Sind sie wirklich hoch oder aus seinem Blickwinkel gerecht ? Gerecht im Sinne von zu recht erhoben, denn das, was er denkt, hat Substanz. Er verlangt mitunter viel von seinen Mitmenschen. Sein IQ ist bei 140. Da kann nicht jeder mit. So ist es leicht möglich, dass einer nach dem anderen aus seiner Freundesliste fällt. Und am Ende ? Einsamkeit, Alleinsein. Ist es das, was er wirklich will ?
ARCHE im Gespräch mit Peter Merle
Peter Merle, ich darf Sie duzen ?
Aber gerne doch.
Wie geht’s dir jetzt gerade im Moment ?
Peter zögert. Dann: gut, gut.
Wirklich gut ?
Nö, ich habe mich dazu genötigt gefühlt, eine kurze Antwort zu geben, was aber an meiner Einbildung liegen kann.
Und wie geht es dir ohne Nötigung ?
Ich weiß, dass ich nicht genötigt werde, deswegen habe ich bewusst Einbildung gesagt. Ah … also ich habe ehrlich gesagt mit dieser Frage nicht gleich zu Anfang gerechnet und ich muss zu der ehrlichen Beantwortung dieser Frage zuerst die Verbindung zu mir selbst herstellen. Dieser Nikotinentzug macht mich ganz konfus und gereizt.
Warum rauchst du oder hast du geraucht ?
Weil sich irgendwann aus einer Gewohnheit eine psychische Abhängigkeit nach Nikotin entwickelt hat.
Was hast du geraucht ?
Tabak u.a. in Kombination mit Hanf oder dem Produkt von dem Harz, was als Haschisch bekannt ist.
D.h. Dir ging es besser, als du diese Stoffe zu dir genommen hast ?
Ja, sonst hätte ich sie nicht genommen.
Was haben diese Stoffe bei dir bewirkt ?
Eine gewisse Versöhnung mit mir selber, sie haben eine friedens-schaffende Wirkung gehabt, oftmals haben sie mir solche kreative, inspirative Schübe gegeben, dass ich oftmals eine ganze Nacht durchgemacht habe, um das umzusetzen, was mir da eingefallen ist. Den positiven Sinn kann ich aus den Konsequenzen des Nichtschlafens nicht ziehen. Es war zwar in dem Moment schön, als ich meine Kreativität ausgelebt habe. Aber definitiv haben mich diese Schübe um den Schlaf gebracht. Ob positiv oder negativ, das liegt im Auge des Betrachters.
Und wie geht es dir jetzt ?
Ich fühle mich sattgegessen und wohl und kann dankenswerterweise auf einen weiteren Tag in meinem Leben zurückblicken, wo ich einfach froh bin, dass ich heute aufwachen durfte.
Du bist nicht jeden Tag froh, dass du aufwachen darfst ?
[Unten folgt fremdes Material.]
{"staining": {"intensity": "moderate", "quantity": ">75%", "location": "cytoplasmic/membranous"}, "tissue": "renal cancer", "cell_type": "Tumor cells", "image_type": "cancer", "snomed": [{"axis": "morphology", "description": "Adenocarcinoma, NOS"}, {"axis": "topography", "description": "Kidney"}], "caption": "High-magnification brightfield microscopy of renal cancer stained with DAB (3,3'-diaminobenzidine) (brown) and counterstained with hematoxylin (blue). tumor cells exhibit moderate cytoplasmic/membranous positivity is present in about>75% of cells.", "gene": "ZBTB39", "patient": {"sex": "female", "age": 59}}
Nein, ich bin nicht jeden Tag froh.
Wie oft von sieben Tagen bist du froh ?
Im Schnitt ungefähr die Hälfte.
Würdest du sagen, du bist glücklich ?
Nö.
Unglücklich ?
Ja.
Was macht das Unglück in deinem Leben ?
95% dessen, was ich mit den Leuten reden will, muss ich mit mir selber reden. Ich denke über Sachen nach und ein kleiner Teil der angedachten Themen, Themenstränge wird Realität, wenn ich jemanden mal am Telefon erreiche.
80 – 90 % landen davon auf einem Haufen, der von Tag zu Tag größer wird und der, was ich dankenswerterweise erwähnen muss, durch Vergessen wieder kleiner wird.
Das heißt, es gibt keinen Empfänger, der auf deinen Sender ausgerichtet ist ?
Es gibt kaum einen Gesprächspartner, Gesprächspartnerin, wo nicht ein verwanzter, verschimmelter und fader abgestandener widerlicher Nachgeschmack zurückbleibt.
Was passiert während dieser Gespräche ?
Ich stelle oft fest, man hört mir nicht zu. Ich spreche weiter und zwei Sätze später merke ich, dass man mir erneut nicht zuhört, obwohl ich es angemahnt hatte.
Kann es sein, dass die Menschen nicht mitkommen ?
Nein, es hat damit nichts zu tun. Es handelt sich um Menschen, die auch am schnellen Straßenverkehr teilnehmen. Es ist Zeitstyropor, substanzloses Gewäsch, Sprachmissbrauch. Ich frage mich nach solch einem Gespräch, was ich mit meiner Zeit hätte sinnvoller anfangen können.
Wo kommst du her, Peter ?
Wie meinst du das ?
Wo sind deine Wurzeln ?
Meine Wurzeln ? … Peter schweigt. … hmm, er geht in sich. Hier in der Gegend, ohne das weiter spezifizieren zu wollen.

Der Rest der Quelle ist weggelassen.